-------- PASSAGE TO READ

I am finally posting recipes again and I am sure I will be more regular from now on. One of the reasons I haven’t been posting often is because, apart from having a crazy work schedule and feeding my forever-hungry husband, I need to good pictures for my blog which I can manage to take only during the day. And doing this during the day is almost impossible with my full-time, demanding job. All my cooking happens after work, so it’s been frustrating. Since, I got married, 7 months back, my weekends are full of beautiful dates or setting up the house or preparing for my pop-ups. So, after much procrastination and natural laziness, I finally got some good photography lights with a difuser yesterday, and now I really have no excuses but to belt out some good recipes for you to try and give me a feedback on. So yay, on that.
This Ice Popsicle recipe is very special to me. My mom started doing these super popsicles at home. I posted one on my Instagram as well, a few months back. And I have been inspired since then, and trying lots of recipes for these popsicles. Also, in my day job, I am very attached to my passion. I look after the Ice-cream business, Magnum and Wall’s desserts, for South Asia. I have been doing this for more than 1.5 years and it’s been super exciting. Yes Yes, I launched the Magnum Brownie and the Kareena ad, which I am rather proud of. So, Icecream and frozen desserts are now in my blood stream. Over the course of the next few months, I will be sharing all my tested recipes, with pictures for you.

----------------
-------- DATASET EXTRACT

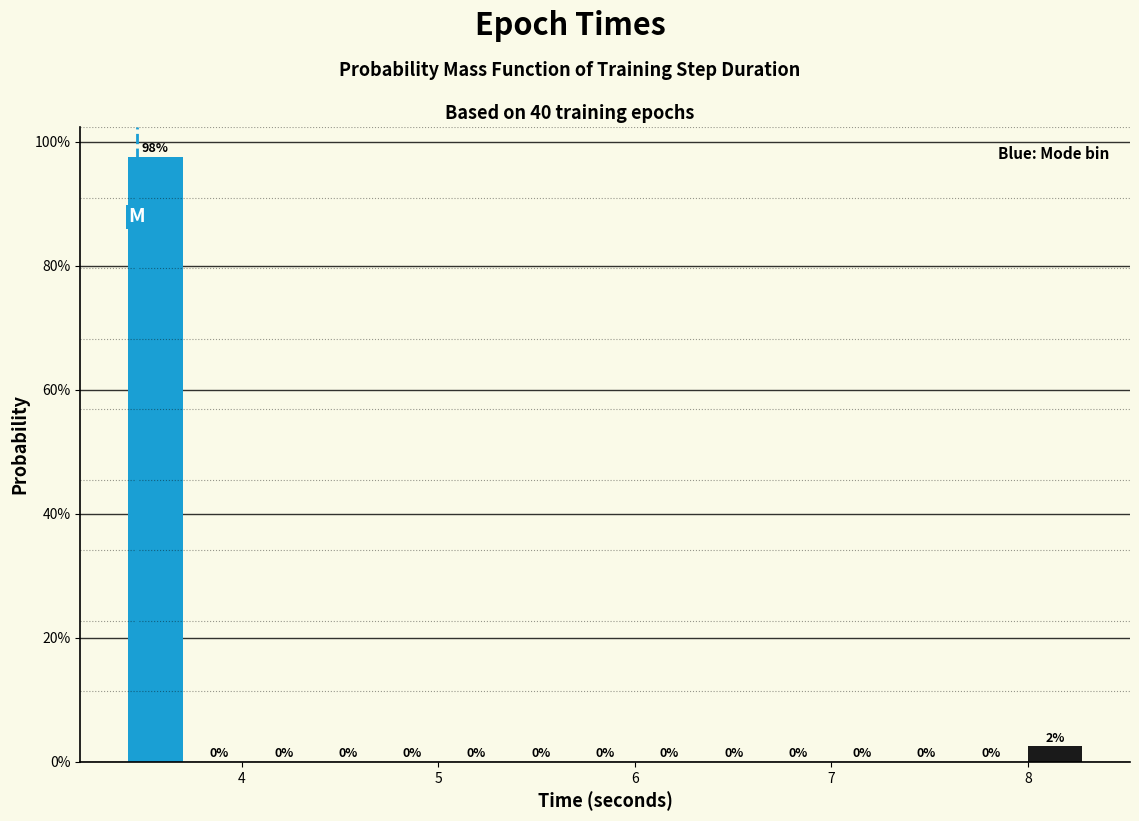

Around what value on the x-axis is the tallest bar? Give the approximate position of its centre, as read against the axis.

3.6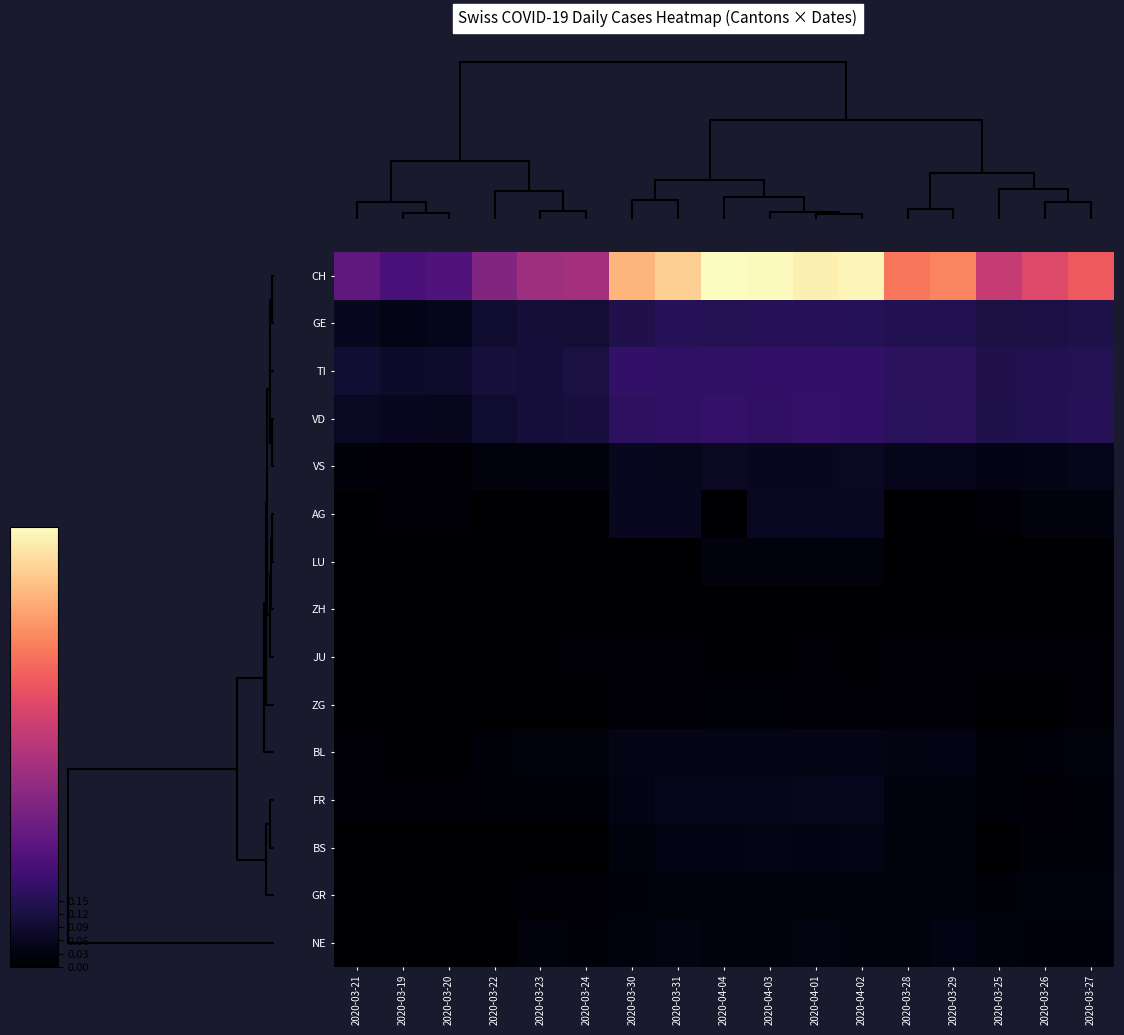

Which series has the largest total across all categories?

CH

----------------

- **LIST OF TASKS**:
1. In the popsicle blog post, which ice-cream business does the writer look after for South Asia?
2. Continue the popsicle blog post, starting right after its final sentence.

- **ANSWERS FOR THE EXERCISE**:
1. Magnum and Wall's desserts.

2.
Serves: 5-6 depending on mould size (I used 90 ml molds)
Prep Time: 20 mins
Cooking time: 20-30 mins
Freezing Time: 4-5 hours
Expertise Level: Medium
Ingredients Availability: Most of the ingredients are easily available these days. Special ingredients like cherries are seasonal and you may get cooking chocolate in specialty bakery ingredients store. In Mumbai, I go to Arife. I think everyone who bakes here goes there too.
- Taste Palate: Sweet tooth
- Ambiance: Oh! Midnight snacking for sure and after hours dessert with the husband
- 400 gms coconut milk (or regular cream)
- 200 gms dark chocolate, shaved or chopped
- 1 tbsp. honey (or sugar if you are not seeking health or vegan benefits 😉 )
- 1 cup pitted fresh cherries (will tell you how to pit them in the method) – If you dont have cherries, you can use berries or just any good quality berry or mix fruit jam. It won’t be blackforesty but it will still work wonderfully. You won’t have to follow one whole step either and reduce your prep and cooking time by half if you use a ready jam
- 3 tbsp. brandy
- 2 tbsp. cane sugar (unprocessed sugar or any sugar if you are not fussed about it being vegan)
- 5-6 icecream sticks
- 5-6 popsicle moulds (90ml molds. Bought them from Amazon)
To make the cherry compote:
- First we need to pit the cherries. The easiest way to do it is keep a straw and a chopstick handy. Pluck the stem out, for all the cherries.
- To pit the cherries: Push the straw from the flesh to the direction of the seed on the fruit’s axis, both the sides. By axis I mean, the point where you detach the stem from the fruit and the opposite end. Now, using a chopstick, push the seed out from the openings you made with the straw. If you feel, you don’t need the straw you can do the same process with the chopstick. You should get fully intact cherries. If some of them break, it’s completely fine.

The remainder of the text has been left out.